I am trying to scrape a Craigslist results page and neither bs4 or selenium can find the elements in the page even though I can see them on inspection using dev tools. The results are in list items with class cl-search-result
, but it seems the soup returned has none of the results.
This is my script so far. It looks like even the soup that is returned is not the same as the html I see when I inspect with dev tools. I am expecting this script to return 42 items, which is the number of search results.
Here is the script:
import time
import datetime
from collections import namedtuple
import selenium.webdriver as webdriver
from selenium.webdriver.firefox.service import Service
from selenium.webdriver.support.ui import Select
from selenium.webdriver.firefox.options import Options
from selenium.webdriver.common.by import By
from selenium.webdriver.common.keys import Keys
from selenium.common.exceptions import ElementNotInteractableException
from bs4 import BeautifulSoup
import pandas as pd
import os
user_agent = 'Mozilla/5.0 (Windows NT 10.0; Win64; x64; rv:109.0) Gecko/20100101 Firefox/109.0'
firefox_driver_path = os.path.join(os.getcwd(), 'geckodriver.exe')

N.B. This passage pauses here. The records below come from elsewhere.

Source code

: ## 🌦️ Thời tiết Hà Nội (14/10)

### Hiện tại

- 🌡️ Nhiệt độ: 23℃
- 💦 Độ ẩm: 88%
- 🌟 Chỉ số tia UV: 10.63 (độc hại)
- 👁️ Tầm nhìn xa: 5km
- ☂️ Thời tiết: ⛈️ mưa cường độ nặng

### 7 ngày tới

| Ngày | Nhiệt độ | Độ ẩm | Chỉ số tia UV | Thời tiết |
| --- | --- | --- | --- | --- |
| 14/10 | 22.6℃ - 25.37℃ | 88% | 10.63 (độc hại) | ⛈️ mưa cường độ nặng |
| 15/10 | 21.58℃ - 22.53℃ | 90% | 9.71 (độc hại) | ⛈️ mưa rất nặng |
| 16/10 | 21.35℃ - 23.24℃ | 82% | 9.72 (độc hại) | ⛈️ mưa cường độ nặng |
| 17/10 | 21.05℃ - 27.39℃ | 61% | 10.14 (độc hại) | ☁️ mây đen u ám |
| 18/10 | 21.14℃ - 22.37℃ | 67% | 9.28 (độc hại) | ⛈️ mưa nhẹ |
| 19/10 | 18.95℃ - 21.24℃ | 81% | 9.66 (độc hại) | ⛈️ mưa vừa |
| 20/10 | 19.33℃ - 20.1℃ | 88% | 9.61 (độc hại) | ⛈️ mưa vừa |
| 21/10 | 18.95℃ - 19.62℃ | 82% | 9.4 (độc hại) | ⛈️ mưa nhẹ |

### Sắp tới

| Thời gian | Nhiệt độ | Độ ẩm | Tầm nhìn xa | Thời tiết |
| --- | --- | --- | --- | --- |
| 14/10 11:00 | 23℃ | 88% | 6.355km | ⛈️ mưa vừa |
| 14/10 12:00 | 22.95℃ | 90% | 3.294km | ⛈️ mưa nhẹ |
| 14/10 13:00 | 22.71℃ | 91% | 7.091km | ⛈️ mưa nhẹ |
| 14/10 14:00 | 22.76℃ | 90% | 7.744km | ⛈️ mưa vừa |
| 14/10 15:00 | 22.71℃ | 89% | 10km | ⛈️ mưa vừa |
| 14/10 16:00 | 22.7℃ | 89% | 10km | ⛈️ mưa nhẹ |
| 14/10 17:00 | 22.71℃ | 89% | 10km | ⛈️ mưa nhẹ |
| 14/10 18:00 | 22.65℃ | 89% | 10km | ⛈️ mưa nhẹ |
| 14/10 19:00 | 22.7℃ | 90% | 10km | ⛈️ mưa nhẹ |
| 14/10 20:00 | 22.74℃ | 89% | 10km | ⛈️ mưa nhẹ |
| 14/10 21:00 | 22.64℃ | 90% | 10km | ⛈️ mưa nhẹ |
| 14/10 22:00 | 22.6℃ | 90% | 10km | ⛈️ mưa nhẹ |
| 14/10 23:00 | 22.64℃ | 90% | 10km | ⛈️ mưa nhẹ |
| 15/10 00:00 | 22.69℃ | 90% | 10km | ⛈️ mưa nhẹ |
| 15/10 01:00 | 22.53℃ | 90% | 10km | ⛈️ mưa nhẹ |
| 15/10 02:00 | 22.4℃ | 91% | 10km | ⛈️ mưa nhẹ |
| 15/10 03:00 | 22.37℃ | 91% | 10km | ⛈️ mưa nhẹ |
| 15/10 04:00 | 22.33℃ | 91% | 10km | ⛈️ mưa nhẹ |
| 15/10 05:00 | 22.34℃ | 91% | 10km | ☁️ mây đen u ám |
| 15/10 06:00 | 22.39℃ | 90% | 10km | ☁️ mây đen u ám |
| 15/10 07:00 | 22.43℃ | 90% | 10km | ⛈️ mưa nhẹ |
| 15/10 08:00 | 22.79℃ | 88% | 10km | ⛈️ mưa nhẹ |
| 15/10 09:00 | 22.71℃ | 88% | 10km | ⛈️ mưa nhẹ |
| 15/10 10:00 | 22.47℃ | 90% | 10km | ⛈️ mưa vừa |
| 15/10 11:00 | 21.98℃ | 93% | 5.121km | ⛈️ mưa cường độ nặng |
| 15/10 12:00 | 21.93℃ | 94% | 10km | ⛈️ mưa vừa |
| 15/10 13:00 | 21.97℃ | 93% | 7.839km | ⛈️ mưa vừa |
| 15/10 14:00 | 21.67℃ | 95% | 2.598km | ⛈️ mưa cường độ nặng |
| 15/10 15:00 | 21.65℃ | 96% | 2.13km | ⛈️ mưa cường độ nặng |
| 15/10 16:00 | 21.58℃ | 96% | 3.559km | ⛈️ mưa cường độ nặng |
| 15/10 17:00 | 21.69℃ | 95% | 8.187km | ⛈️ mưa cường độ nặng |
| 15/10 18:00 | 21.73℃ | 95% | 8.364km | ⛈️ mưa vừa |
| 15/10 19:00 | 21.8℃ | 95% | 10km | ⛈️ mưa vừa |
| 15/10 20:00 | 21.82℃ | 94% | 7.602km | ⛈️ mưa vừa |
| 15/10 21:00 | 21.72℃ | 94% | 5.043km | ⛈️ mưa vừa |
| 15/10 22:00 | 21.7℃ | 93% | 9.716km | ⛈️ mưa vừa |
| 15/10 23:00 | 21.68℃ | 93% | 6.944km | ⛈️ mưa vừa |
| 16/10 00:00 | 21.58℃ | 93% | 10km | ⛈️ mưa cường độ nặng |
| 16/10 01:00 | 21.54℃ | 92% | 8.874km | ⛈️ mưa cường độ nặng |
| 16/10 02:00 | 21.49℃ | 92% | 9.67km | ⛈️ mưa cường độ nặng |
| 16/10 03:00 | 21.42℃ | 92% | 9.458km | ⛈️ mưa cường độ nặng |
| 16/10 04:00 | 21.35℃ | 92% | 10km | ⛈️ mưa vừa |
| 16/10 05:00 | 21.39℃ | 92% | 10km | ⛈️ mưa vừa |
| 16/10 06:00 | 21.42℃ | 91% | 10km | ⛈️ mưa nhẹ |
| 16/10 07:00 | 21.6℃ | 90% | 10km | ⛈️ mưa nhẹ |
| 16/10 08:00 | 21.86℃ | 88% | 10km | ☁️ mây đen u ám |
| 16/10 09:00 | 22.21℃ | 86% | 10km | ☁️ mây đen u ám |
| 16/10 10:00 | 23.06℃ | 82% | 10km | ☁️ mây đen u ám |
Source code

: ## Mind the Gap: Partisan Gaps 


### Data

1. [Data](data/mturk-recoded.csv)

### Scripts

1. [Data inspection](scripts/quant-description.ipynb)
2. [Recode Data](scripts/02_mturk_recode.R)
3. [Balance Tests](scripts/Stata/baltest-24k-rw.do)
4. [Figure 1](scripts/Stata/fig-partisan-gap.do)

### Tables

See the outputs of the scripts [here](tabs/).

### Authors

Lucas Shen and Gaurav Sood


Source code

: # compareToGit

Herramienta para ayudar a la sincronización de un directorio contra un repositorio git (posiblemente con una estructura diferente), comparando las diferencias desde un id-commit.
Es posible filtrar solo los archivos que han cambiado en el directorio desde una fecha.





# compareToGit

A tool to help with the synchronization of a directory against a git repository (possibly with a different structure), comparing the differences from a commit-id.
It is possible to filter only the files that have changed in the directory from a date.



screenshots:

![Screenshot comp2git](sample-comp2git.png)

firefox_service = Service(firefox_driver_path)
firefox_option = Options()
firefox_option.set_preference('general.useragent.override', user_agent)
browser = webdriver.Firefox(service=firefox_service, options=firefox_option)
browser.implicitly_wait(7)
url = 'https://baltimore.craigslist.org/search/sss#search=1~list~0~0'
browser.get(url)
soup = BeautifulSoup(browser.page_source, 'html.parser')
print(soup)
posts_html= soup.find_all('li', {'class': 'cl-search-result'})
print('Collected {0} listings'.format(len(posts_html)))
The following code worked for me. It printed: Collected 120 listings
url = 'https://baltimore.craigslist.org/search/sss#search=1~list~0~0'
browser = webdriver.Chrome()
browser.get(url)
sleep(3)
soup = BeautifulSoup(browser.page_source, 'html.parser')
posts_html= soup.find_all('li', {'class': 'cl-search-result'})
print('Collected {0} listings'.format(len(posts_html)))
Edit 1: The get
Method’s Wait Flaw
As per the selenium documentation, the webdriver get
method "…will wait until the page has fully loaded (that is, the ‘onload’ event has fired)"…1, but "…if your page uses a lot of AJAX on load then WebDriver may not know when it has completely loaded"1. Because of this it’s generally recommend to either use time.sleep()
or the WebDriverWait
class to give enough time for all of the asynchronous requests to be completed.